Bloc de texte:
+++

Le demandeur invoque, à l'appui de son pourvoi, les six moyens de cassation annexés au présent arrêt.
Le dossier a été communiqué au procureur général.
Sur le rapport de Mme Dard, conseiller, les observations de Me Balat, avocat de M. [V], et l'avis de M. Sassoust, avocat général, après débats en l'audience publique du 16 mai 2023 où étaient présents Mme Auroy, conseiller doyen faisant fonction de président, Mme Dard, conseiller rapporteur, Mme Antoine, conseiller, et Mme Layemar, greffier de chambre,
la première chambre civile de la Cour de cassation, composée des président et conseillers précités, après en avoir délibéré conformément à la loi, a rendu le présent arrêt.
Faits et procédure
1. Selon l'arrêt attaqué (Nîmes, 12 mai 2021), un jugement du 4 juin 2014 a prononcé le divorce de M. [V] et de Mme [N], mariés sans contrat préalable.
2. Des difficultés sont survenues lors des opérations de comptes, liquidation et partage de leurs intérêts patrimoniaux.

+++

Jeu de données:

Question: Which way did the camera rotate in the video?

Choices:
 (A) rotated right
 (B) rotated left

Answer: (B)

+++

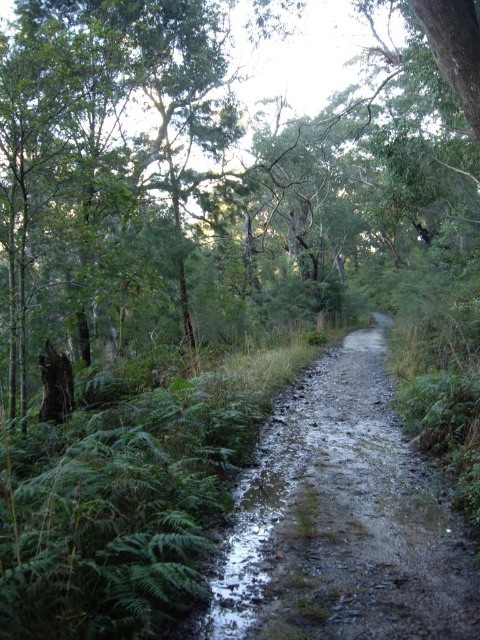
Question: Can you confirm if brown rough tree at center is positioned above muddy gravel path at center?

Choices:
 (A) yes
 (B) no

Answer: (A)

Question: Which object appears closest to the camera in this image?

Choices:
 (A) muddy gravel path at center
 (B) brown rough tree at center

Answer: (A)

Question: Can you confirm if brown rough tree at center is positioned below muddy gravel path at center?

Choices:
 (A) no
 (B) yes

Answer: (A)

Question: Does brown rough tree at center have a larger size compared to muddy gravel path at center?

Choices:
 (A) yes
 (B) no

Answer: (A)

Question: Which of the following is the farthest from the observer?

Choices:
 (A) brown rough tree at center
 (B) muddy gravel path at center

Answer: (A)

+++

À faire:
(1) D'après l'extrait d'arrêt de la Cour de cassation, à quelle date a eu lieu l'audience publique ?
(2) Citez toutes les personnes que l'extrait d'arrêt de la Cour de cassation donne comme présentes à l'audience publique.
(3) Poursuivez l'extrait d'arrêt de la Cour de cassation à la suite de sa dernière phrase.

Résultats dans l'ordre:
(1) Le 16 mai 2023.

(2) Mme Auroy, conseiller doyen faisant fonction de président ; Mme Dard, conseiller rapporteur ; Mme Antoine, conseiller ; Mme Layemar, greffier de chambre.

(3)
Examen des moyens
Sur les premier, quatrième et sixième moyens
3. En application de l'article 1014, alinéa 2, du code de procédure civile, il n'y a pas lieu de statuer par une décision spécialement motivée sur ces moyens qui ne sont manifestement pas de nature à entraîner la cassation.
Mais sur les deuxième et troisième moyens, réunis
Enoncé des moyens
4. Par son deuxième moyen, M. [V] fait grief à l'arrêt de dire que la somme de 17 428,17 euros doit être intégrée à l'actif de la communauté au titre de son compte PEL Société Générale, alors « que la consistance des éléments de la communauté à liquider se détermine au jour où le jugement de divorce prend effet dans les rapports patrimoniaux entre les époux ; qu'en l'espèce, la cour d'appel a constaté que l'appréciation de la consistance de la masse partageable devait se faire à la date du 25 juin 2012, date de l'ordonnance de non-conciliation ; qu'en considérant dès lors que la somme de 17 428,17 euros devait être intégrée dans l'actif de la communauté au titre du compte PEL Société Générale de M. [V], tout en relevant que ce dernier avait soldé ce compte le 18 janvier 2012, soit au moment du dépôt de la requête en divorce" et que la masse à partager s'appréciait à la date du 25 juin 2012, ce dont il résultait que la somme litigieuse ne pouvait être intégrée dans la communauté au titre d'un compte bancaire qui n'existait plus dans la communauté au jour où le jugement de divorce a pris effet dans les rapports patrimoniaux des époux, la cour d'appel n'a pas tiré les conséquences légales de ses constatations et a violé les articles 262-1 et 1476 du code civil. »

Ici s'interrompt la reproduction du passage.